RECORDS TO PROCESS:
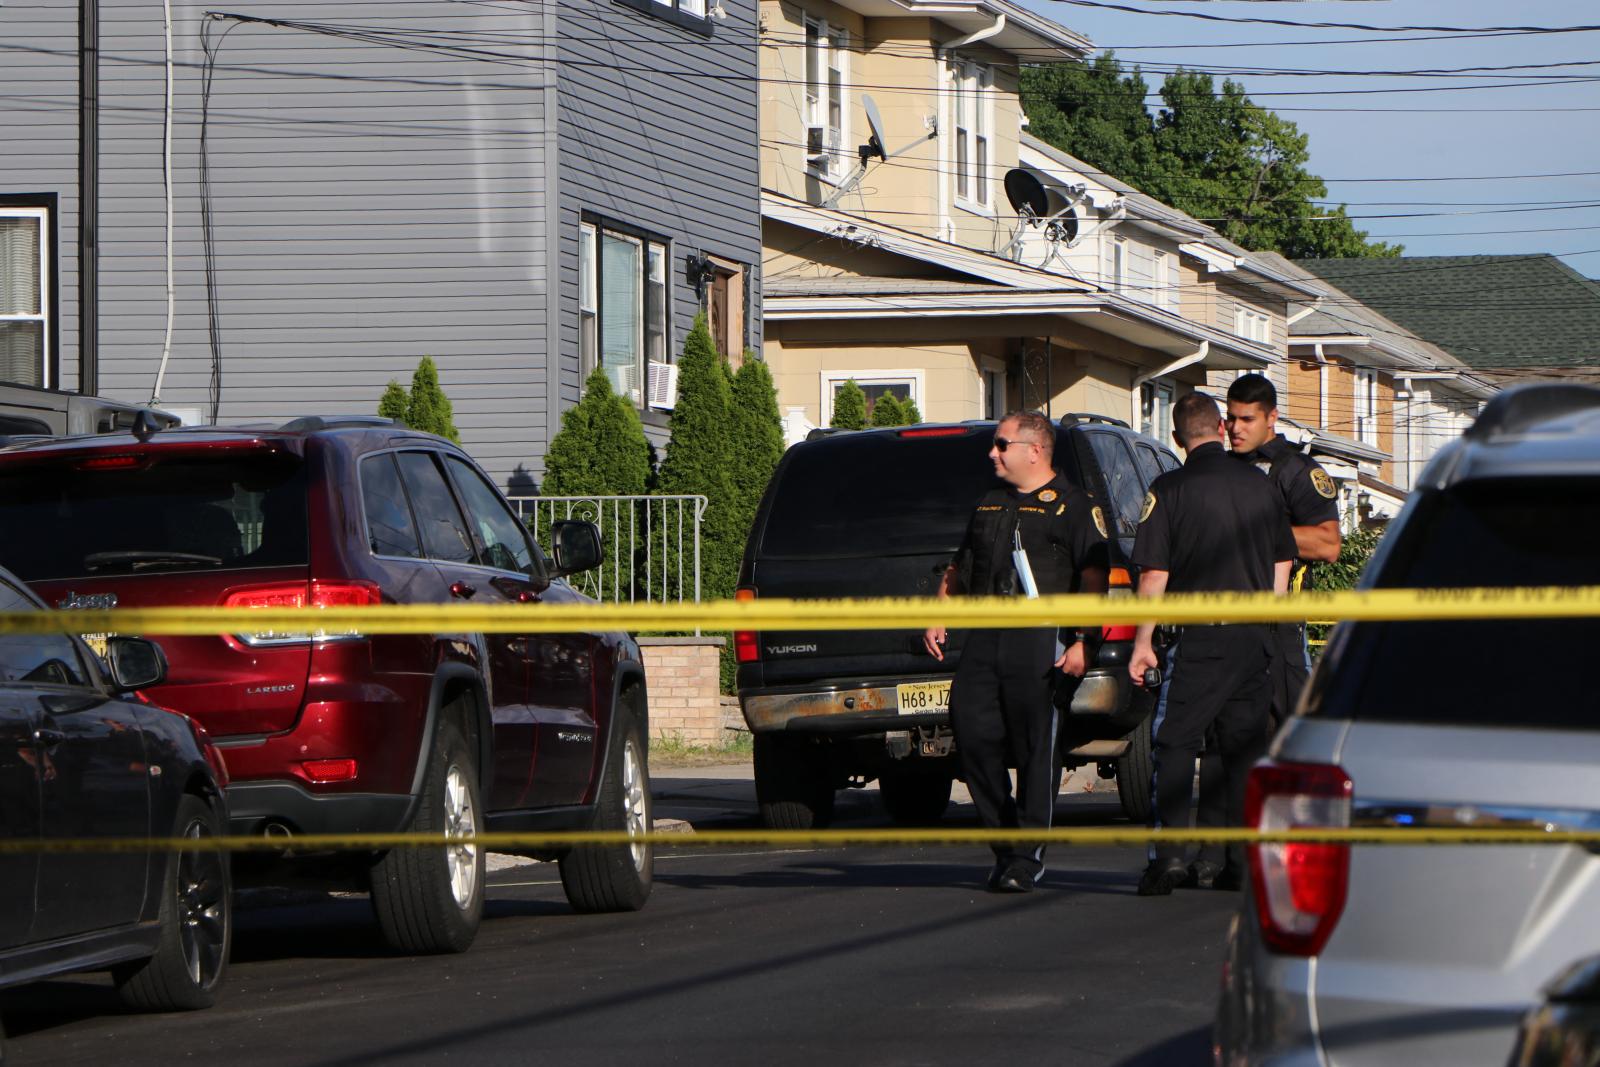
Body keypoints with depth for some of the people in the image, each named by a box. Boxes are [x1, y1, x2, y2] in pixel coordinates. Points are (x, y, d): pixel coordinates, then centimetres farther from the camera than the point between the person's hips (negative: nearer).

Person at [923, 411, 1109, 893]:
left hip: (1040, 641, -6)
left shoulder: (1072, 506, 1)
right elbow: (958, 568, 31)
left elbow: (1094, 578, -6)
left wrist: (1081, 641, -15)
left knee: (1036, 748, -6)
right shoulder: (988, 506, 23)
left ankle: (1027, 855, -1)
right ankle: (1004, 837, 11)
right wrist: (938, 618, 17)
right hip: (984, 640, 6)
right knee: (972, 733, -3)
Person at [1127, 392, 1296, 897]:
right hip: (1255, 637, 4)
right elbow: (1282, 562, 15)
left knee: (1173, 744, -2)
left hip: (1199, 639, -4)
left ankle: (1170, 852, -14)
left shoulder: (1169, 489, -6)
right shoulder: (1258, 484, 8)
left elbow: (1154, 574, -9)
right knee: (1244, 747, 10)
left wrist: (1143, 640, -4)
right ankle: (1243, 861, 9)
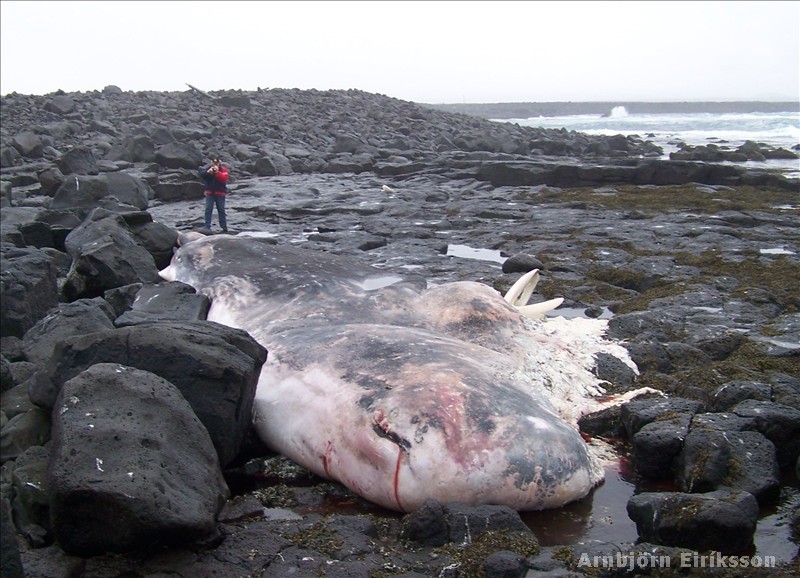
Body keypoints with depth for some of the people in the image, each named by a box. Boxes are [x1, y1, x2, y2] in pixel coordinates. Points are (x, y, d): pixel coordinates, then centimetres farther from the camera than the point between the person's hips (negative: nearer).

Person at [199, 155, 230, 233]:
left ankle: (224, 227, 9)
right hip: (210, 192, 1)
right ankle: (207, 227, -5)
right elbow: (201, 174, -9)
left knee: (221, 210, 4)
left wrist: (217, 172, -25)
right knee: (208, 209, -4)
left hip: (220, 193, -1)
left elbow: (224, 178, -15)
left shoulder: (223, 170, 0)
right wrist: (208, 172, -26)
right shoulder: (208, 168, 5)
==
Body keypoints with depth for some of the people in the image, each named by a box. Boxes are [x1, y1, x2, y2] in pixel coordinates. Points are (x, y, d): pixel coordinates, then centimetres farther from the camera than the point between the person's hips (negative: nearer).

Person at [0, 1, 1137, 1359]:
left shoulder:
==
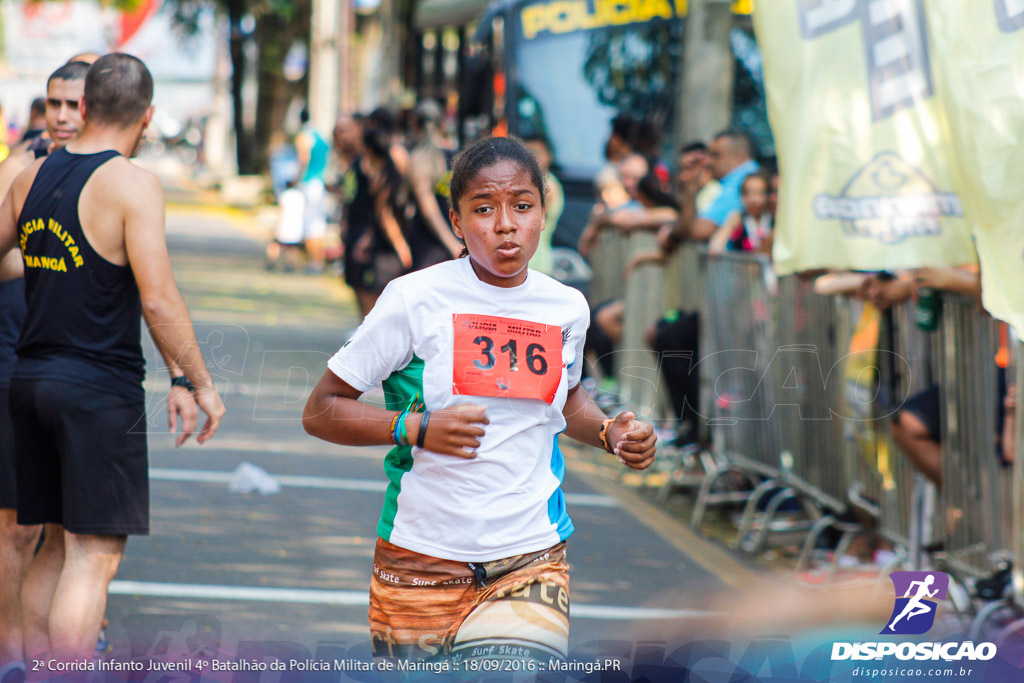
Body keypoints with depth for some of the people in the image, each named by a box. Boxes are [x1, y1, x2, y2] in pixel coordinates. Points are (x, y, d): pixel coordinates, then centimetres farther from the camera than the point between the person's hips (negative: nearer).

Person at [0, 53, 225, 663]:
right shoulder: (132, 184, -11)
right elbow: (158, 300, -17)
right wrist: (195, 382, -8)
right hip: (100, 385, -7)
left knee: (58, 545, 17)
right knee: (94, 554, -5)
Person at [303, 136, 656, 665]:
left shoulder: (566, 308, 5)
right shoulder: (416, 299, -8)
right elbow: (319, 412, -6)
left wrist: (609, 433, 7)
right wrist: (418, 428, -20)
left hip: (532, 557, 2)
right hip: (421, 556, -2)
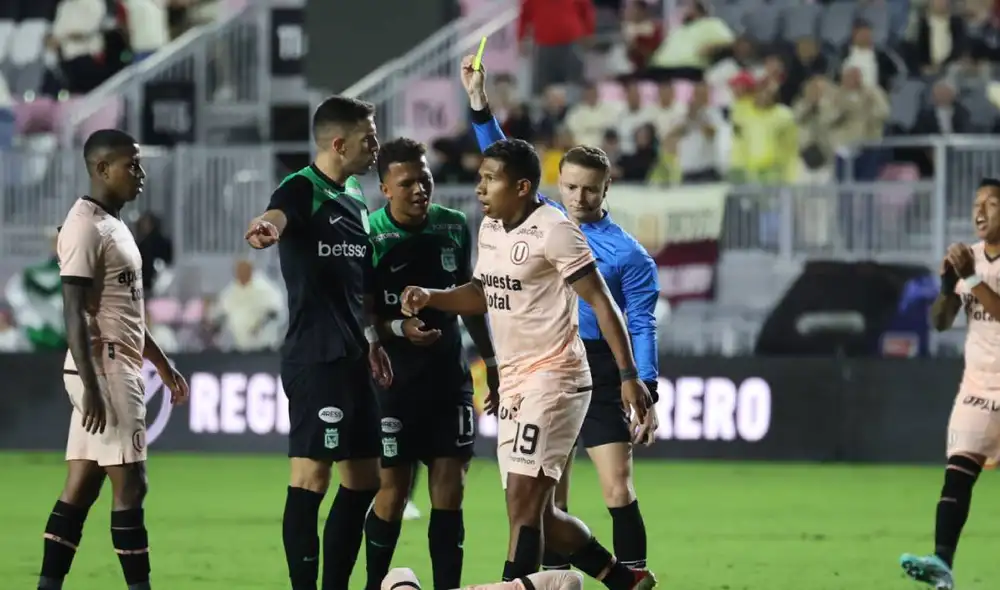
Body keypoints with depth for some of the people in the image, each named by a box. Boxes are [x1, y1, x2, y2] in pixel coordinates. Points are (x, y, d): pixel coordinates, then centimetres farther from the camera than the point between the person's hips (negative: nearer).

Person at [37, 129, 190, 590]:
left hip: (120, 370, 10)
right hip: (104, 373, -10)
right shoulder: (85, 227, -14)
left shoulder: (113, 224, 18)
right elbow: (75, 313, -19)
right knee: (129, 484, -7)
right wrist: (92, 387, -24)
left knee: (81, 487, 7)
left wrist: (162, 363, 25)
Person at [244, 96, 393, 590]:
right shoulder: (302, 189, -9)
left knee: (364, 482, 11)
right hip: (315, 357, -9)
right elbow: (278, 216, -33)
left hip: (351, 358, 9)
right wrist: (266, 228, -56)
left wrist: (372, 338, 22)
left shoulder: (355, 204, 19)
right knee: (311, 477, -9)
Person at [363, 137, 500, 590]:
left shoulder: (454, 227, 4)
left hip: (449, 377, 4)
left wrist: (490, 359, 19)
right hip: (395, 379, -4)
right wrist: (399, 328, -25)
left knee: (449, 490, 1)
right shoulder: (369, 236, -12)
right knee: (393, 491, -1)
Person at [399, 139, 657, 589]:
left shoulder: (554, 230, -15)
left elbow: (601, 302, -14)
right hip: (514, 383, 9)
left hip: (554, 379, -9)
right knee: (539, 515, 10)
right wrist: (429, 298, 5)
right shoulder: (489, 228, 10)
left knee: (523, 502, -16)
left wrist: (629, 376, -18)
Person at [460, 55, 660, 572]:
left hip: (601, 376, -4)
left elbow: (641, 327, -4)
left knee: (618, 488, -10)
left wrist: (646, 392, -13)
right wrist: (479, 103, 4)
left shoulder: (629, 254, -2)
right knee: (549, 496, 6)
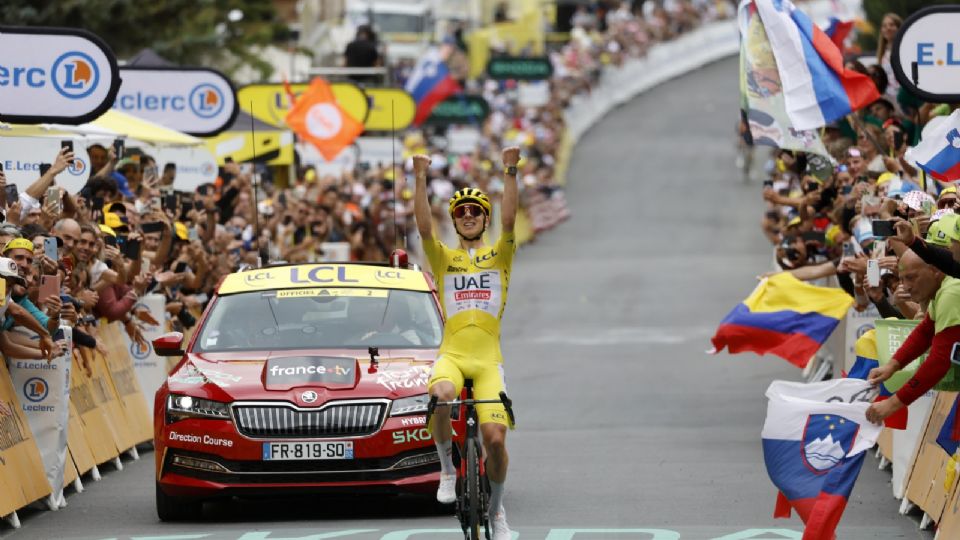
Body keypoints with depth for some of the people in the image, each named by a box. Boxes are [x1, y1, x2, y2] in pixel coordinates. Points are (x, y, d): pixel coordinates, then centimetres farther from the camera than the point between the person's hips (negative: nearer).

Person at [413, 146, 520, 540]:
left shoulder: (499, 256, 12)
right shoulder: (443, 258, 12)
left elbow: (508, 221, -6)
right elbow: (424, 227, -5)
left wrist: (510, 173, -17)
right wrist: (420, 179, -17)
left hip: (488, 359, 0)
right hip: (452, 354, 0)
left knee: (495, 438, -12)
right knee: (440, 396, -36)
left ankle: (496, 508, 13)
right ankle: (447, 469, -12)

THE PROBLEM: Please put the lines of the listing above, from the one holding "right ankle: (1004, 837, 11)" through the one holding "right ankle: (1243, 861, 9)" (both included), into a JSON list of strings with one string per line. Leave out any blank lines.

RESULT FOR THIS EXERCISE:
[
  "right ankle: (1004, 837, 11)",
  "right wrist: (938, 618, 17)",
  "right hip: (984, 640, 6)",
  "right knee: (972, 733, -3)",
  "Person at [1127, 392, 1296, 897]:",
  "right hip: (1255, 637, 4)",
  "right elbow: (1282, 562, 15)",
  "left knee: (1173, 744, -2)",
  "left hip: (1199, 639, -4)",
  "left ankle: (1170, 852, -14)",
  "left shoulder: (1169, 489, -6)",
  "right shoulder: (1258, 484, 8)",
  "left elbow: (1154, 574, -9)",
  "right knee: (1244, 747, 10)",
  "left wrist: (1143, 640, -4)",
  "right ankle: (1243, 861, 9)"
]